I guess that for few Strimzi versions, this can work (in some way). Maybe it would work for later versions of Strimzi when there will be just KRaft. But if you don't limit the versions, it can be really problematic to make Strimzi work - with certain combination of Kafka versions and Strimzi code.

And how it will be tested? Because of the resources that we have in our pipelines, we cannot test with various versions of Kafka in particular Strimzi version. It would mean really huge testing matrix, which would block us from implementing new features and testing them. As mentioned, if we support something, we need to test it. And in terms of the maintainability, I think that it would be really complicated and not worth it. Because, as I mentioned, it would mean that because of such support, we would not be able to implement something new.

Additionally, when such thing will be implemented, I can see how many users will have some issues when they'll add their own Kafka versions to the supported matrix. And I don't count the number of messages from users that will need help with issues they encountered during adding support of such Kafka versions.

So FMPOV, I think we should not go this way.

scholzj commented 1 week ago

@MichaelMorrisEst Just to respond to your last comment in case you decide to work on the proposal ...

  1. The kafka images need to be available While the Strimzi build for any version only builds the kafka versions it supports, the older kafka versions are still available from previous version builds. The main use case for this proposal is to upgrade Strimzi but leaving Kafka on a version not supported by the new Strimzi version, in which case the image is even already deployed.

While you added an example of where this works, it is also easy to find an example where this does not work. The Kafka images are tightly coupled with the operator version and there is currently no intention to keep them somehow compatible across releases. While it might sometimes work, it might not work otherwise.

Do you as a user really want to rely on this? It is a trap into which one can easily fall. One day you will need to upgrade the operator because of a bug or a CVE but it will suddenly not work anymore because the images changed. So you will either need to go through lengthy process to upgrade Kafka version ASAP. Or you will need to rebuild from the source to fix it. I have strong doubts about the sustainability of this, as you are either at a huge risk, or you anyway need to have the skills to rebuild Strimzi from source to be safe.

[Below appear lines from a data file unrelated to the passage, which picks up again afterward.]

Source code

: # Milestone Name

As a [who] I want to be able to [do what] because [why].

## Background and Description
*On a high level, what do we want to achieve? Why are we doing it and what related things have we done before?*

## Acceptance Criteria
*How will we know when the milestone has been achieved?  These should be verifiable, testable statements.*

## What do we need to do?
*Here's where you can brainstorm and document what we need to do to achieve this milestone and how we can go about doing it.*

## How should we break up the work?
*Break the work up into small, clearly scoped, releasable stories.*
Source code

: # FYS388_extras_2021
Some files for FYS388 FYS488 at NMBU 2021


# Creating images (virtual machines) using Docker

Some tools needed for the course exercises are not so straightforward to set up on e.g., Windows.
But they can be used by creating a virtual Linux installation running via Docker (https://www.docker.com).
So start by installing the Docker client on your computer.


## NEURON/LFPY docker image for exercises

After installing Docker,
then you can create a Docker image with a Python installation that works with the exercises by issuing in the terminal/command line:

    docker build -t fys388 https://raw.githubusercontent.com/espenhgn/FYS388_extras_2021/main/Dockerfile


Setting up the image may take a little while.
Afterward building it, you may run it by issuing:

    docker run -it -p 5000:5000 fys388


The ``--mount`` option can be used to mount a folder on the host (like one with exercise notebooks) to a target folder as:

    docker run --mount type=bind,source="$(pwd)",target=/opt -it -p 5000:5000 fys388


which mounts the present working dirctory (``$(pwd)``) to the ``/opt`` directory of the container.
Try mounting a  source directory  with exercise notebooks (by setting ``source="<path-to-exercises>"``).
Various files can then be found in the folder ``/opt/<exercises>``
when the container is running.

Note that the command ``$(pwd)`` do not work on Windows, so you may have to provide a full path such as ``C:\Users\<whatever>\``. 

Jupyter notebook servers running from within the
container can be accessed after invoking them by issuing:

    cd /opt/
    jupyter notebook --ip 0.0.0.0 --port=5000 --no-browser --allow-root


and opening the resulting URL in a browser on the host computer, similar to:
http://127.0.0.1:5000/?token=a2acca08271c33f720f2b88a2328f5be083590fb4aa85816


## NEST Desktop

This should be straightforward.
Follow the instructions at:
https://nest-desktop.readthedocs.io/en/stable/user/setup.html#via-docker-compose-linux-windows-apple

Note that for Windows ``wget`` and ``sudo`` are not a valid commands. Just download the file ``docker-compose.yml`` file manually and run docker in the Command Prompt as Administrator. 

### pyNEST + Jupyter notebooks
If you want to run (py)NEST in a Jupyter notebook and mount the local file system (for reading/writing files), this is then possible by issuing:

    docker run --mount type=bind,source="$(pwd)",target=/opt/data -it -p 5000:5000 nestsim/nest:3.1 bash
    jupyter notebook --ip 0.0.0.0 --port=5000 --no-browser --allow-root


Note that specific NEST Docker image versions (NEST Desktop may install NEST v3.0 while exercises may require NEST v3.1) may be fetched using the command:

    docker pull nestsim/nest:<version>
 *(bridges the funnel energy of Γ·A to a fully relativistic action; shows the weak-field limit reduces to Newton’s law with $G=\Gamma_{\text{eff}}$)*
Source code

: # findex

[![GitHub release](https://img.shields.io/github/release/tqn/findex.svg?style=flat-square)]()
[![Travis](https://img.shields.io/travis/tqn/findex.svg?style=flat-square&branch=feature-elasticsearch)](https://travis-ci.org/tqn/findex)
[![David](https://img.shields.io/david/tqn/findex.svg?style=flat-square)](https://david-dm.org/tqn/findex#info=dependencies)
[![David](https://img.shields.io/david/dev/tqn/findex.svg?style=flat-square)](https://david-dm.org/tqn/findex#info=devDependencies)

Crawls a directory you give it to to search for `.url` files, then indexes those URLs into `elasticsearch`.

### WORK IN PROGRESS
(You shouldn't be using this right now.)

  1. Validation of the kafka config Config models generated during the build are used to validate the values specified by the user for the kafka config params and are also used to determine when dynamic config updates are possible. The config model will be missing for any unsupported versions. I can see a few options here:
    • Allow additional config files be provided for the additional versions to be supported. This can also be supported using config map using config model generated in previous version builds. This will result in the same level of functionality as today.
    • Dont validate or perform dynamic reconfig where the config model is not found for the version in use, with a warning issued
    • Use the closest version of the config model where an exact match cannot be found with a warning issued

The proposal surely would need to have more details how this would be achieved.


Aside from that:


Out of curiosity ... have you tried to simply configure a different Kafka image? E.g. run Strimzi 0.43.0, let the operator think that it is running Kafka 3.7.0, but configure it to use container image quay.io/strimzi/kafka:0.42.0-kafka-3.6.2 with 3.6.2? I think this is pretty much the same what you are suggesting (and will work or not work equally randomly) without the need to change anything.